As stated earlier, there was an overall decrease in crashes since 2018. In "clear" conditions, we saw roughly a 22% decrease. In "cloudy" conditions and "rain" conditions, we saw about a 37% decrease. And in "snow" conditions we saw about a 41% decrease when comparing 2018 and 2022. Since all the conditions have been decreasing, meaning less crashes, we can conclude this is a good thing and it could have to do with new technology and infrastrucutre installments that further neurtalizing the effects of the weather on driving and travelling. As the years go on, it is very important to monitor weather and its correlations with crashes so that we can make necessary changes in order to keep Hartford residents safe all year round.

CONCLUSION: In order to improve the wellbeing of Hartford and its residents in terms of traffic safety, we need to outline, find, and analyze patterns and correlation that are present in the data. When doing so, we are able to highlight possible factors that cause issues which can result in crashes. In our data, we were able to focus specifically on the types of people being affected, the injuries that are resulting, and the weathers affect on Hartford crashes to give a good background understanding to our Hartford community partners so that crash prevention becomes easier and easier as time goes on.

Sources & Methods

Below, there will be articles and sources that we used listed which focus on Hartford and Connecticut crashes which can help you to build a stronger background in the area, help you make more sense of the data, and help you learn more in general. We also wanted to add more information about Connecticut crashes and pedestrian saftey. While many crashes happen in Connecticut every year, we often fail to remember that pedestrians and cyclists are also heavily effected. With lack of protection and reaction time, pedestrians are often more severly injured compared to moterists. Below is a link to CT Insider as well as other surrounding sources.

CT INSIDER - Walsh, M. (2022, October 3). 'I'm going to die right now': Why West Hartford pedestrians feel unsafe and how town is responding. CT Insider. Retrieved May 1, 2023, from https://www.ctinsider.com/news/article/West-Hartford-pedestrian-safety-17478465.php

US DOT - Pedestrian & Bicycle Safety. Pedestrian & Bicycle Safety | FHWA. (n.d.). Retrieved May 1, 2023, from https://highways.dot.gov/safety/pedestrian-bicyclist

CT Mirror - Katy Golvala, D. A. (2022, December 23). Best of 2022: CT's roads are deadlier than ever. figuring out why is complicated. CT Mirror. Retrieved May 1, 2023, from https://ctmirror.org/2022/12/25/ct-roads-fatal-car-crash/

UCONN Crash Data Repository - Connecticut Crash Data Repository. (n.d.). Retrieved May 1, 2023, from https://ctcrash.uconn.edu/

Data Vizulation for All - Jack Dougherty and Ilya Ilyankou, Hands-On Data Visualization: Interactive Storytelling from Spreadsheets to Code (O’Reilly Media, Inc., 2021)

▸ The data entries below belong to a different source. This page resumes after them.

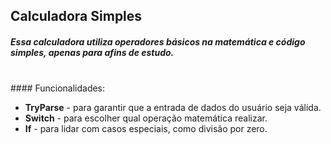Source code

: ## Calculadora Simples
##### _Essa calculadora utiliza operadores básicos na matemática e código simples, apenas para afins de estudo._
<br>
#### Funcionalidades: 

 - **TryParse** - para garantir que a entrada de dados do usuário seja válida.
- **Switch** - para escolher qual operação matemática realizar.
- **If** - para lidar com casos especiais, como divisão por zero.
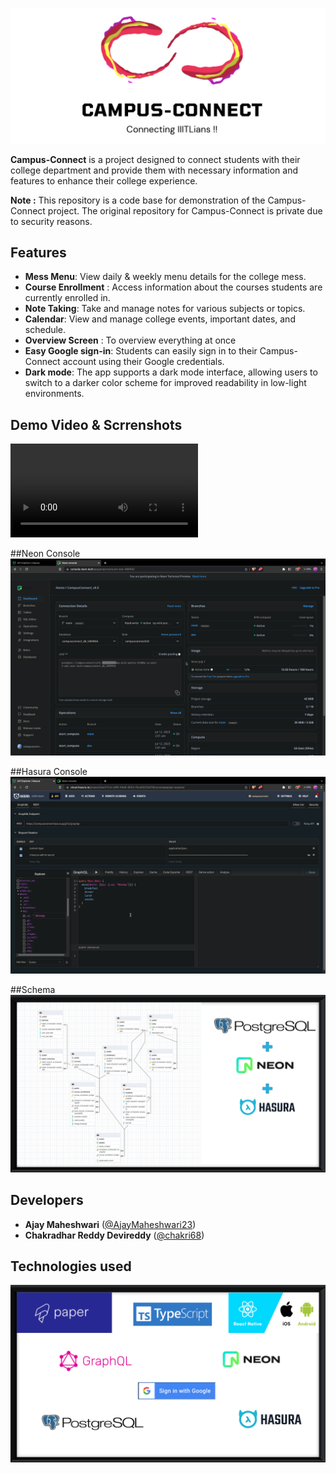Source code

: ![logo](./assets_readme/logo.png)


**Campus-Connect** is a project designed to connect students with their college department and provide them with necessary information and features to enhance their college experience.

**Note :** This repository is a code base for demonstration of the Campus-Connect project. The original repository for Campus-Connect is private due to security reasons.


## Features

- **Mess Menu**: View daily & weekly menu details for the college mess.
- **Course Enrollment** : Access information about the courses students are currently enrolled in.
- **Note Taking**: Take and manage notes for various subjects or topics.
- **Calendar**: View and manage college events, important dates, and schedule.
- **Overview Screen** : To overview everything at once 
- **Easy Google sign-in**: Students can easily sign in to their Campus-Connect account using their Google credentials.
- **Dark mode**: The app supports a dark mode interface, allowing users to switch to a darker color scheme for improved readability in low-light environments.


## Demo Video & Scrrenshots 

![Demo Video](./assets_readme/recording.mp4)

##Neon Console
![Neon Console](./assets_readme/neon.png)

##Hasura Console
![Hasura Console](./assets_readme/hasura.png)

##Schema
![Schema Image](./assets_readme/schema.png)


## Developers

- **Ajay Maheshwari** ([@AjayMaheshwari23](https://github.com/AjayMaheshwari23))
- **Chakradhar Reddy Devireddy** ([@chakri68](https://github.com/chakri68))


## Technologies used 

![Technologies USed](./assets_readme/tech.png)
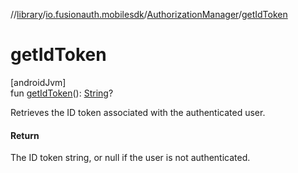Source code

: //[library](../../../index.md)/[io.fusionauth.mobilesdk](../index.md)/[AuthorizationManager](index.md)/[getIdToken](get-id-token.md)

# getIdToken

[androidJvm]\
fun [getIdToken](get-id-token.md)(): [String](https://kotlinlang.org/api/latest/jvm/stdlib/kotlin/-string/index.html)?

Retrieves the ID token associated with the authenticated user.

#### Return

The ID token string, or null if the user is not authenticated.
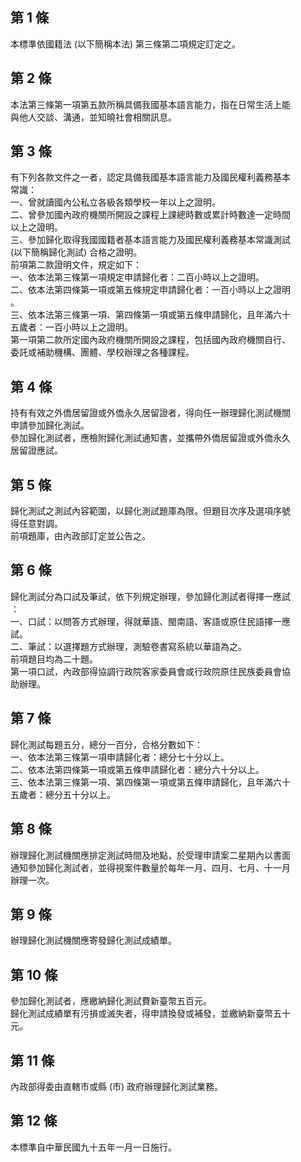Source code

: 第 1 條
-------
本標準依國籍法 (以下簡稱本法) 第三條第二項規定訂定之。

第 2 條
-------
本法第三條第一項第五款所稱具備我國基本語言能力，指在日常生活上能  
與他人交談、溝通，並知曉社會相關訊息。

第 3 條
-------
有下列各款文件之一者，認定具備我國基本語言能力及國民權利義務基本  
常識：  
一、曾就讀國內公私立各級各類學校一年以上之證明。  
二、曾參加國內政府機關所開設之課程上課總時數或累計時數達一定時間  
    以上之證明。  
三、參加歸化取得我國國籍者基本語言能力及國民權利義務基本常識測試  
     (以下簡稱歸化測試) 合格之證明。  
前項第二款證明文件，規定如下：  
一、依本法第三條第一項規定申請歸化者：二百小時以上之證明。  
二、依本法第四條第一項或第五條規定申請歸化者：一百小時以上之證明  
    。  
三、依本法第三條第一項、第四條第一項或第五條申請歸化，且年滿六十  
    五歲者：一百小時以上之證明。  
第一項第二款所定國內政府機關所開設之課程，包括國內政府機關自行、  
委託或補助機構、團體、學校辦理之各種課程。

第 4 條
-------
持有有效之外僑居留證或外僑永久居留證者，得向任一辦理歸化測試機關  
申請參加歸化測試。  
參加歸化測試者，應檢附歸化測試通知書，並攜帶外僑居留證或外僑永久  
居留證應試。

第 5 條
-------
歸化測試之測試內容範圍，以歸化測試題庫為限。但題目次序及選項序號  
得任意對調。  
前項題庫，由內政部訂定並公告之。

第 6 條
-------
歸化測試分為口試及筆試，依下列規定辦理，參加歸化測試者得擇一應試  
：  
一、口試：以問答方式辦理，得就華語、閩南語、客語或原住民語擇一應  
    試。  
二、筆試：以選擇題方式辦理，測驗卷書寫系統以華語為之。  
前項題目均為二十題。  
第一項口試，內政部得協調行政院客家委員會或行政院原住民族委員會協  
助辦理。

第 7 條
-------
歸化測試每題五分，總分一百分，合格分數如下：  
一、依本法第三條第一項申請歸化者：總分七十分以上。  
二、依本法第四條第一項或第五條申請歸化者：總分六十分以上。  
三、依本法第三條第一項、第四條第一項或第五條申請歸化，且年滿六十  
    五歲者：總分五十分以上。

第 8 條
-------
辦理歸化測試機關應排定測試時間及地點，於受理申請案二星期內以書面  
通知參加歸化測試者，並得視案件數量於每年一月、四月、七月、十一月  
辦理一次。

第 9 條
-------
辦理歸化測試機關應寄發歸化測試成績單。

第 10 條
--------
參加歸化測試者，應繳納歸化測試費新臺幣五百元。  
歸化測試成績單有污損或滅失者，得申請換發或補發，並繳納新臺幣五十  
元。

第 11 條
--------
內政部得委由直轄市或縣 (市) 政府辦理歸化測試業務。

第 12 條
--------
本標準自中華民國九十五年一月一日施行。

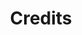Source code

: ---
layout: page_general
permalink: /credits/
title: Credits
excerpt: People and groups who have contributed to ReDBox
---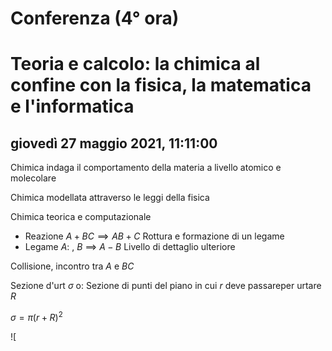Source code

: # Conferenza (4° ora)
# Teoria e calcolo: la chimica al confine con la fisica, la matematica e l'informatica

## giovedì 27 maggio 2021, 11:11:00

Chimica indaga il comportamento della materia a livello atomico e molecolare

Chimica modellata attraverso le leggi della fisica

Chimica teorica e computazionale

* Reazione $A+BC \implies AB+C$
Rottura e formazione di un legame
* Legame
$A:$    , $B$ $\implies$  $A-B$
Livello di dettaglio ulteriore


Collisione, incontro tra $A$ e $BC$

Sezione d'urt $\sigma$ o: Sezione di punti del piano in cui $r$ deve passareper urtare $R$

$\sigma=\pi(r+R)^2$

![
<!--stackedit_data:
eyJoaXN0b3J5IjpbMTQwODgzNDgyN119
-->
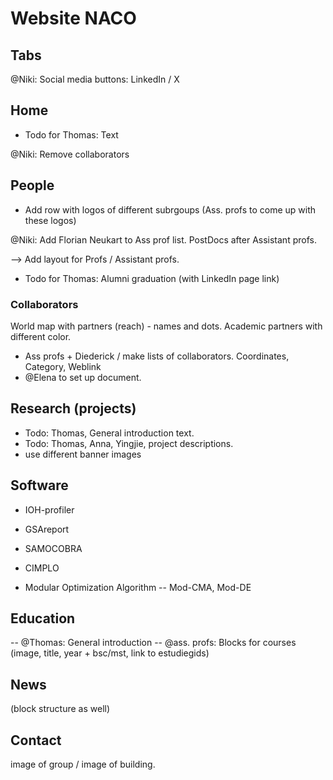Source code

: # Website NACO


## Tabs

@Niki: Social media buttons: LinkedIn / X

## Home

* Todo for Thomas: Text

@Niki: Remove collaborators

## People

- Add row with logos of different subrgoups (Ass. profs to come up with these logos)

@Niki: Add Florian Neukart to Ass prof list. PostDocs after Assistant profs.

--> Add layout for Profs / Assistant profs.

* Todo for Thomas: Alumni graduation (with LinkedIn page link)

### Collaborators

World map with partners (reach) - names and dots. Academic partners with different color.

* Ass profs + Diederick / make lists of collaborators. Coordinates, Category, Weblink
* @Elena to set up document.


## Research (projects)

- Todo: Thomas, General introduction text.
- Todo: Thomas, Anna, Yingjie, project descriptions.
- use different banner images

## Software

- IOH-profiler
- GSAreport
- SAMOCOBRA
- CIMPLO

- Modular Optimization Algorithm
-- Mod-CMA, Mod-DE

## Education

-- @Thomas: General introduction
-- @ass. profs: Blocks for courses (image, title, year + bsc/mst, link to estudiegids)

## News

(block structure as well)

## Contact

image of group / image of building.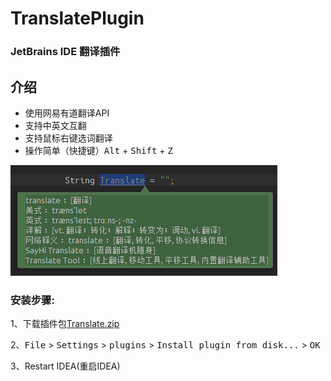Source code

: TranslatePlugin
===============

### JetBrains IDE 翻译插件

介绍
---
- 使用网易有道翻译API
- 支持中英文互翻
- 支持鼠标右键选词翻译
- 操作简单（快捷键）<kbd>Alt</kbd> + <kbd>Shift</kbd> + <kbd>Z</kbd>

![screenshots](./images/translate.jpg)


### 安装步骤:

1、下载插件包[Translate.zip](https://raw.githubusercontent.com/ZoolYe/Translate/master/translate-0.3.zip)

2、<kbd>File</kbd> > <kbd>Settings</kbd> > <kbd>plugins</kbd> > <kbd>Install plugin from disk...</kbd> > <kbd> OK</kbd>

3、Restart IDEA(重启IDEA)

To investigate the correlations and patterns in Hartford crashes, we used data from the UCONN Crash Data Repository (Linked Above). When we wanted to concentrate on specific correlations, such as weather, and severity of injury, we created pivot tables which can be learned through chapter 2 of the "Data Vizulation for All" book (https://handsondataviz.org/pivot.html). After we made meaningful pivot tables, we then used Datawrapper(https://www.datawrapper.de/) to create charts which effectively portray our findings.

Concers With Our Data:

Although we have found trends and correlations using the data, we should be cautious. Firstly, a lot of the data not shown is in categories such as “unknown” or “not applicable”. Because of this, we cannot be so sure that these charts would be the same if we had knowledge of this “unknown” data. This is because the data is the result of reports by Police Officers so we can conclude that there may be many mistakes made in these reports as Police Officers are humans, leaving us with some concern for some of the data that we pulled from the UCONN Crash Data Repository (2018-2022).